====== EXCERPTED TEXT ======

History

United States
- Name: Atlantis II
- Namesake: RV Atlantis
- Owner: Woods Hole Oceanographic Institution
- Builder: Maryland Shipbuilding and Drydock Company, Baltimore, Maryland
- Cost: USD$ 5m
- Launched: September 8, 1962
- Sponsored by: Dr. Mary Sears
- In service: February 1, 1963
- Out of service: July 23, 1996
- Identification: IMO number: 5029752
- Fate: Sold, 1996

General characteristics
- Length: 210 ft (64 m)
- Beam: 44 ft (13 m)
- Draft: 17 ft (5.2 m)
- Speed: 12 knots (22 km/h; 14 mph)
- Endurance: 45 days
- Boats & landing craft carried: DSV Alvin (1984-1996)

====== DATA EXCERPTS ======

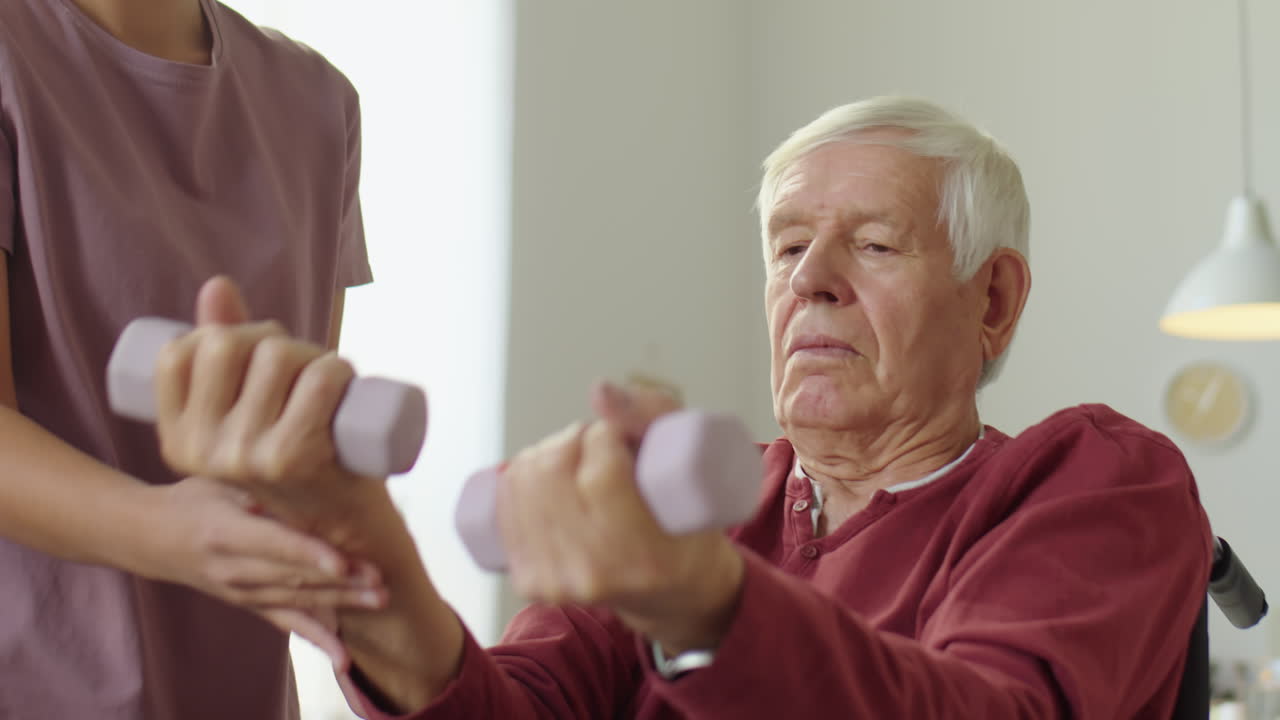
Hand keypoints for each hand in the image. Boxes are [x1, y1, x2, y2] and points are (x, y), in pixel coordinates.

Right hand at [136, 476, 387, 667]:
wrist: (149, 538)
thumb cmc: (190, 501)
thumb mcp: (219, 485)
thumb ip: (259, 492)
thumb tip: (304, 491)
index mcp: (226, 533)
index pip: (275, 545)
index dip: (310, 554)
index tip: (342, 562)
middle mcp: (234, 569)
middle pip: (295, 577)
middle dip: (341, 581)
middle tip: (380, 580)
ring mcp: (242, 592)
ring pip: (298, 601)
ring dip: (341, 603)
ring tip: (379, 600)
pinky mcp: (248, 605)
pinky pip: (287, 623)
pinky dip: (317, 638)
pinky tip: (342, 657)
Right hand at [151, 277, 376, 528]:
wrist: (343, 527)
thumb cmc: (294, 458)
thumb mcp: (243, 413)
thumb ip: (220, 351)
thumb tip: (218, 285)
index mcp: (177, 442)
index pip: (179, 353)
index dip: (222, 336)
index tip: (253, 354)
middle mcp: (203, 451)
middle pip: (229, 343)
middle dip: (272, 337)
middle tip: (301, 364)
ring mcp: (246, 456)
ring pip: (278, 355)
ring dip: (312, 352)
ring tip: (326, 377)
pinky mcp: (292, 456)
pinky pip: (318, 380)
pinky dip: (338, 367)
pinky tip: (344, 379)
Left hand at [498, 381, 745, 653]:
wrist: (669, 590)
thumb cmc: (687, 522)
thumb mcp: (692, 464)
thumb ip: (652, 414)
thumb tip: (598, 391)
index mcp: (645, 556)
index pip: (602, 468)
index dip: (606, 434)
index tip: (621, 438)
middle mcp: (594, 575)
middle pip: (554, 469)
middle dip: (573, 438)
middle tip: (598, 446)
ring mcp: (556, 582)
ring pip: (525, 479)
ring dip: (546, 452)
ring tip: (577, 462)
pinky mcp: (529, 580)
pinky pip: (505, 504)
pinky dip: (521, 476)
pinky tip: (546, 476)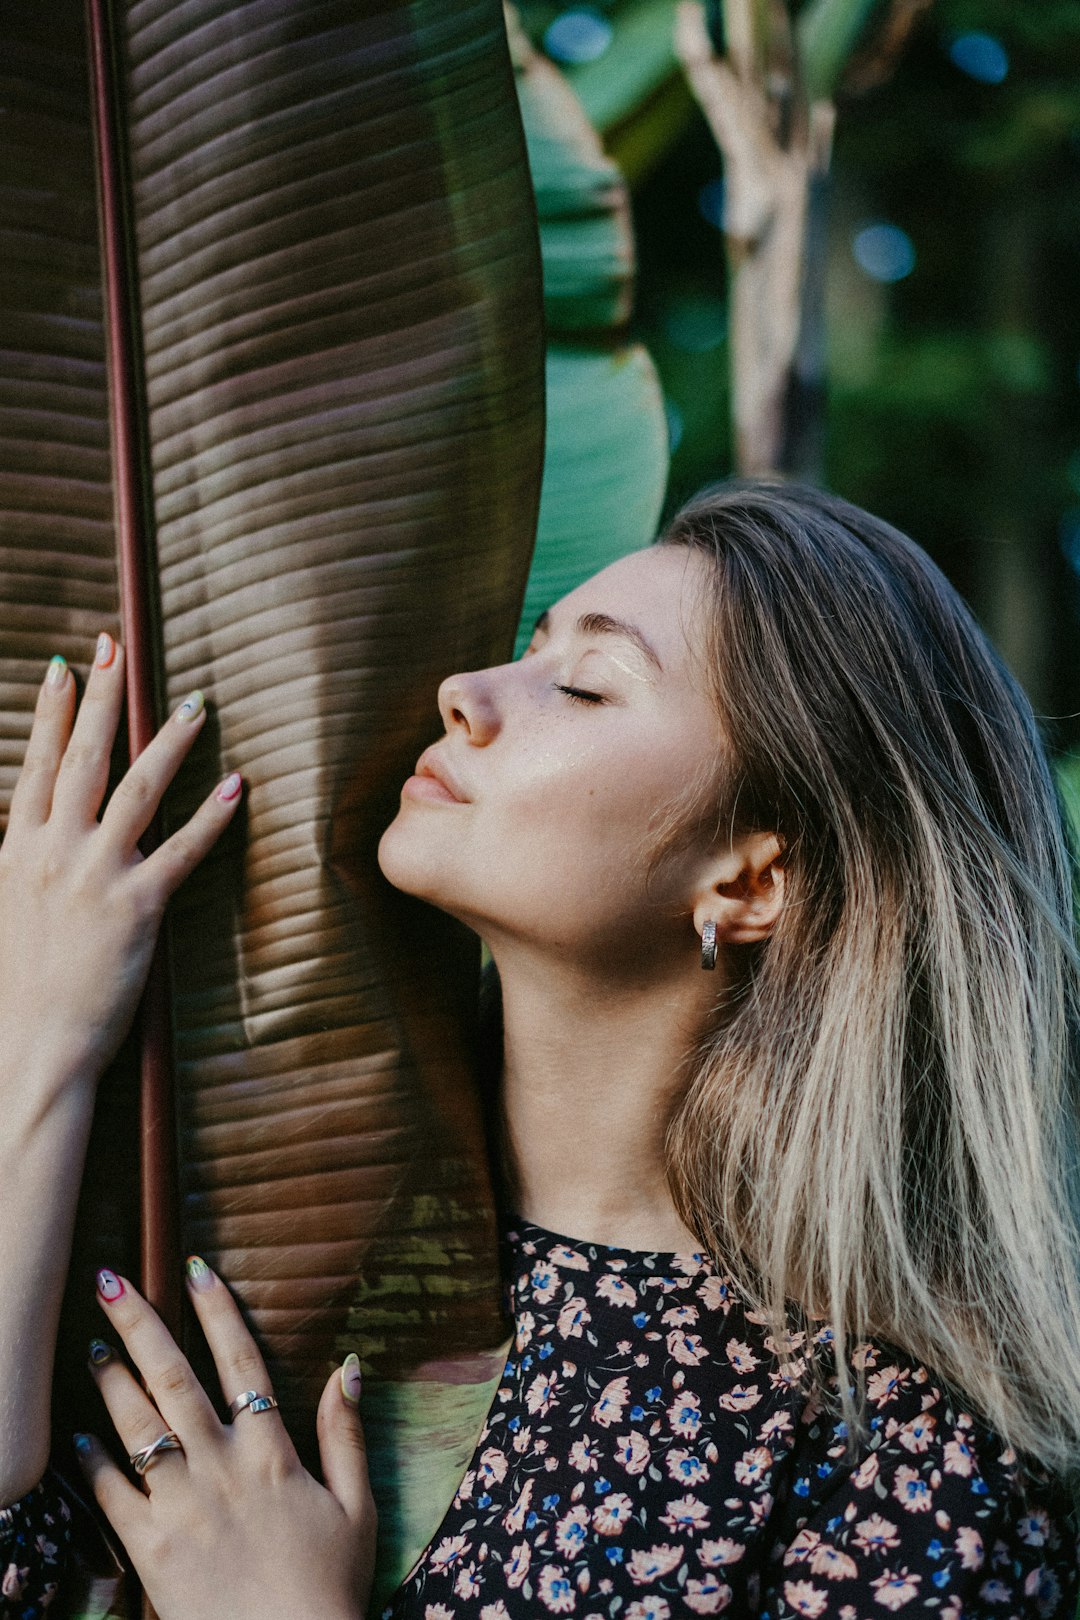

======

USING THE INFORMATION:
1) Condense the section of the Atlantis II fact sheet that begins "General characteristics" into one or two sentences, keeping every measurement and detail.
2) Duplicate the part of the Atlantis II fact sheet starting at "- Beam: 44 ft" and ending at "DSV Alvin (1984-1996)".
Work only from the Atlantis II fact sheet and not from the listing.

ANSWERS FOR THE TASKS:
1) Atlantis II was 210 ft (64 m) long, with a 44 ft (13 m) beam and a 17 ft (5.2 m) draft. It had a speed of 12 knots (22 km/h; 14 mph) and an endurance of 45 days, and it carried DSV Alvin from 1984 to 1996.

2)
- Beam: 44 ft (13 m)
- Draft: 17 ft (5.2 m)
- Speed: 12 knots (22 km/h; 14 mph)
- Endurance: 45 days
- Boats & landing craft carried: DSV Alvin (1984-1996)